**Texto fuente**

Como dice el cantante y padrino de la Asociación Miguel Bru, León Gieco, “todo está guardado en la memoria espina de la vida y de la historia. La memoria pincha hasta sangrar a los pueblos que la amarran y no la dejan andar libre como el viento”. El 17 de Agosto de 1993, marca un antes y un después en la historia del gatillo fácil en la Argentina. Desaparece Miguel Bru, que tenía 23 años y estudiaba periodismo en la Universidad de La Plata Desde ese trágico día, sus familiares y amigos nos preguntamos “¿Dónde está Miguel?”, un interrogante que pronto se convirtió en la consigna desde la cual nos convocábamos y encarábamos la lucha. Con ella pintábamos banderas y titulábamos volantes y comunicados de prensa que entregábamos en lugares públicos, en plazas, en facultades y en los barrios.
A Miguel, sus familiares y todos sus amigos y compañeros de Universidad lo recordamos como una persona muy buena, generosa, que tenía un gran afecto por los animales; un tipo muy dulce y cariñoso que no soportaba los atropellos, hijo y hermano muy afectuoso, que amaba la libertad por sobre todas las cosas.
Cristian Alarcón, amigo de Miguel, quien con su investigación periodística en el diario Página 12, fue uno de los impulsores para que se supiera la verdad, escribió: “Miguel era parte de una gran banda que sabía pasarla bien, aunque golpeada, solía caminar en zigzag en grandes patios llenos de rock cuando éramos universitarios y estudiábamos periodismo en lo que llamábamos la Escuelita. Solíamos escaparnos irresponsablemente de las clases aburridas para seguir el ritmo de la ciudad donde en esa época los pibes no querían dormirse y todo devenía en festejo, ruidos de baterías punkies, cierta nube de precoz desesperanza mezclada con la candidez y la virginidad más desenfadada que haya conocido”.

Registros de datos
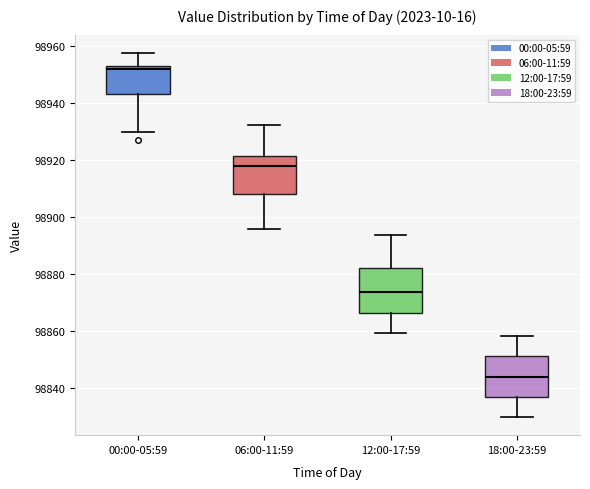

Reading left to right, read every box against the y-axis: the position of its median line, the range the box covers, and the ends of its whiskers. The values are not printed on the chart, so give them approximately, as read against the axis.

00:00-05:59: median 98952 (just below the box's upper edge), box 98942 to 98952, whiskers 98930 to 98958
06:00-11:59: median 98918, box 98908 to 98922, whiskers 98896 to 98932
12:00-17:59: median 98874, box 98866 to 98882, whiskers 98860 to 98894
18:00-23:59: median 98844, box 98836 to 98852, whiskers 98830 to 98858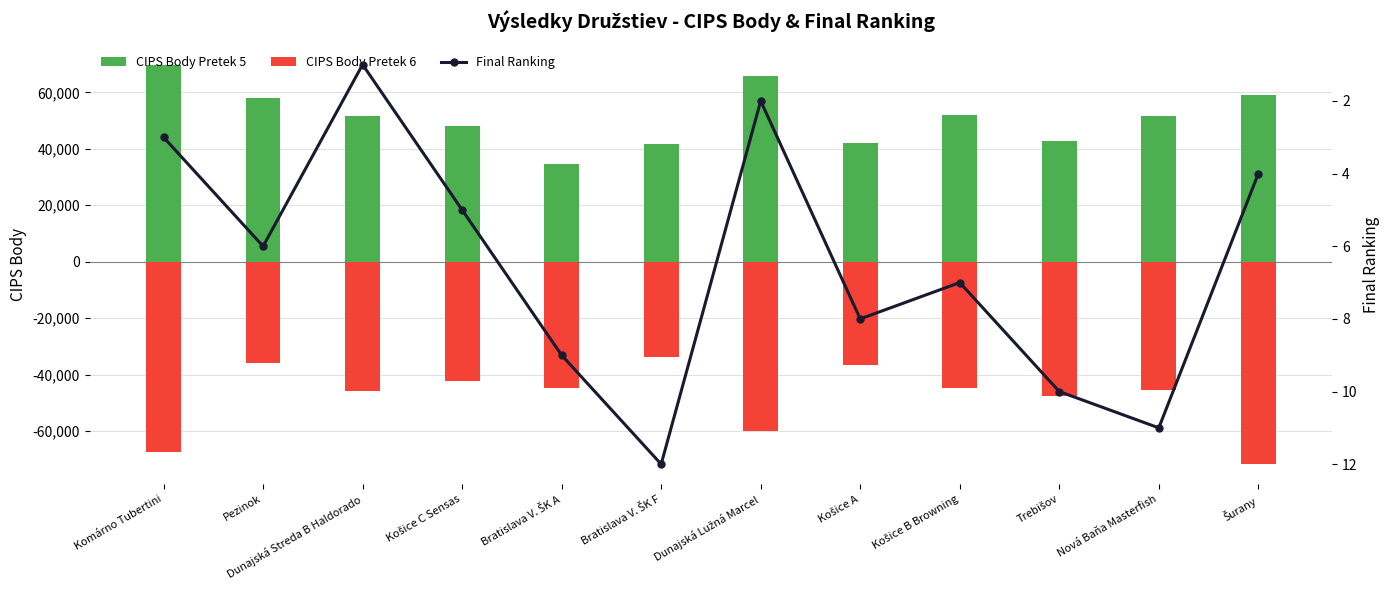

What is the total value across all series at Košice B Browning?

7267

**Tarea a realizar**
Reproduce el fragmento del texto sobre Miguel Bru que va desde "Como dice el" hasta "en los barrios.", ambos incluidos, sustituyendo "banderas" por "pancartas".

**Solución propuesta**
Como dice el cantante y padrino de la Asociación Miguel Bru, León Gieco, “todo está guardado en la memoria espina de la vida y de la historia. La memoria pincha hasta sangrar a los pueblos que la amarran y no la dejan andar libre como el viento”. El 17 de Agosto de 1993, marca un antes y un después en la historia del gatillo fácil en la Argentina. Desaparece Miguel Bru, que tenía 23 años y estudiaba periodismo en la Universidad de La Plata Desde ese trágico día, sus familiares y amigos nos preguntamos “¿Dónde está Miguel?”, un interrogante que pronto se convirtió en la consigna desde la cual nos convocábamos y encarábamos la lucha. Con ella pintábamos pancartas y titulábamos volantes y comunicados de prensa que entregábamos en lugares públicos, en plazas, en facultades y en los barrios.